------ GIVEN ENTRIES ------
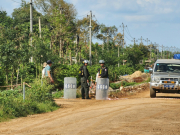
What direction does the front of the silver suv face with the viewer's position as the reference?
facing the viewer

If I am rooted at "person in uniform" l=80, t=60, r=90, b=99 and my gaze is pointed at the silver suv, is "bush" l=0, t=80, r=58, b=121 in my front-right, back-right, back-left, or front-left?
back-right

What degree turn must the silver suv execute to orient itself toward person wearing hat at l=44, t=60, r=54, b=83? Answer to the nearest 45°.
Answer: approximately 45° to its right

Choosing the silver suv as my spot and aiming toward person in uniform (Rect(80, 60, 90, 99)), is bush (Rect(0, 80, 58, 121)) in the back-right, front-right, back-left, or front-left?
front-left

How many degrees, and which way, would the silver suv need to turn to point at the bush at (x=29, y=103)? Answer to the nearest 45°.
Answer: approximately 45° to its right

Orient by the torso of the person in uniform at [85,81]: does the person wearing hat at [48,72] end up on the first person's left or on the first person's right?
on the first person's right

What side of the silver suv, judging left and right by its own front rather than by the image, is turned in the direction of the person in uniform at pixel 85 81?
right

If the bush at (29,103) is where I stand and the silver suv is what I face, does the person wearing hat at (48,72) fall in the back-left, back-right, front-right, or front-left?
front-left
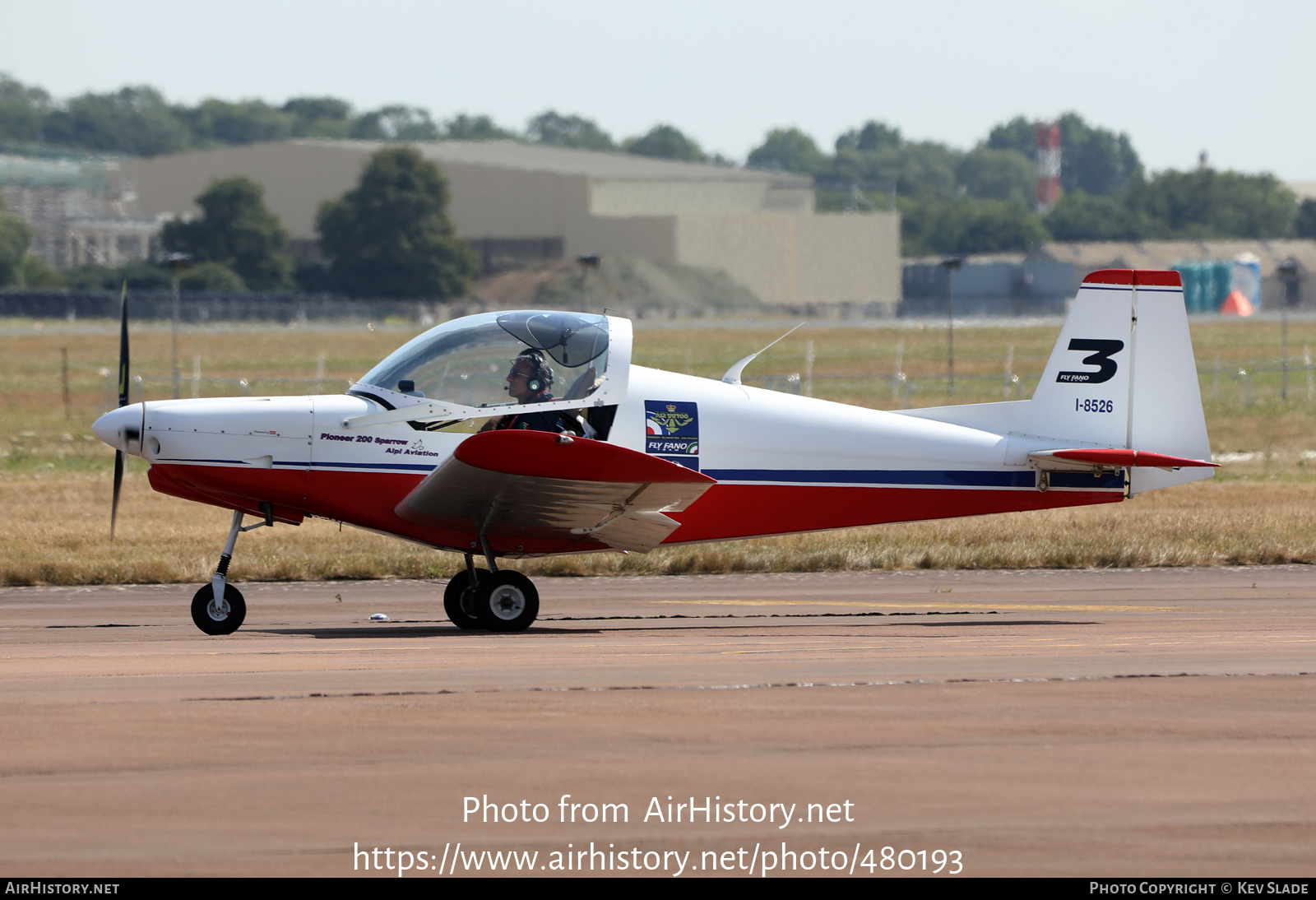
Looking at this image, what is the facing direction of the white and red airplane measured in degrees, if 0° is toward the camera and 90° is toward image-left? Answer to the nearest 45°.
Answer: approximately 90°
------
------ GIVEN ENTRIES ------
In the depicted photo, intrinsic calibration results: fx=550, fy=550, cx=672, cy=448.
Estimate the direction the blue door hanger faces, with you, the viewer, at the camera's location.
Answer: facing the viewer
------
------ GIVEN ENTRIES ------
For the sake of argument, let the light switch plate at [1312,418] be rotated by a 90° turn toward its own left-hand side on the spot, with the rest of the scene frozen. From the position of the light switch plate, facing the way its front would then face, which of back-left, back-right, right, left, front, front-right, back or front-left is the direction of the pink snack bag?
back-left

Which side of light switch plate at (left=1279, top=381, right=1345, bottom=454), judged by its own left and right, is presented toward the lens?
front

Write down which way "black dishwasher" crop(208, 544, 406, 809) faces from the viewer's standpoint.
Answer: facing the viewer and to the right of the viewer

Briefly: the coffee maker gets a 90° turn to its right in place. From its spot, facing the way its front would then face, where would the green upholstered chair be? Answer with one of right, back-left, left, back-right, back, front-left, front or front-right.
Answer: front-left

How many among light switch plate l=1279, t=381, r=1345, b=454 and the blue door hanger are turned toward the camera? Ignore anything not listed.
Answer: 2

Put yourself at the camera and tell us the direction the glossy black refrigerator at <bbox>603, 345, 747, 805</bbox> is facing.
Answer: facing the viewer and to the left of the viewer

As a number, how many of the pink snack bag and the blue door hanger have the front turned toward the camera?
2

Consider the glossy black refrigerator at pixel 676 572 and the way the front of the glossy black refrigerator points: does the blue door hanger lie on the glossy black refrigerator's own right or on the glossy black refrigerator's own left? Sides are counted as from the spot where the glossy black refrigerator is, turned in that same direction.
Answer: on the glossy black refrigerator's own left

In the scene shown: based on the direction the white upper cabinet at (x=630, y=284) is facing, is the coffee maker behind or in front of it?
------
● YOUR ASSIGNMENT
Format the stretch of the listing from the line containing "For the sake" through the line containing "Answer: front-left" as a Markdown table with the columns Row and Listing line. Number each row and leave out blank lines.

● EXPECTED ANSWER
| Row | Listing line |
|---|---|
| 1 | For the sake of argument, let the light switch plate at [1312,418] be rotated by a 90° turn toward its own left-hand side on the spot, with the rest of the scene frozen. From the position of the light switch plate, facing the way its front would then face, which of back-left, back-right, right, left, front, front-right, back or front-left is the direction of the pink snack bag? |
| 2 | back-left |
| 3 | Which side of light switch plate at (left=1279, top=381, right=1345, bottom=454), judged by its own left and right, is presented toward the lens? |
| 4 | front |
| 5 | Write down which way "black dishwasher" crop(208, 544, 406, 809) faces from the viewer's standpoint. |
| 6 | Answer: facing the viewer and to the right of the viewer |
| 7 | Briefly: the coffee maker gets a 90° turn to its right in place. From its spot, facing the way its front would then face, where would the green upholstered chair be? Answer with one of right, back-left, left, back-right, back, front-left, front or front-right. |
| 8 | Answer: front-left |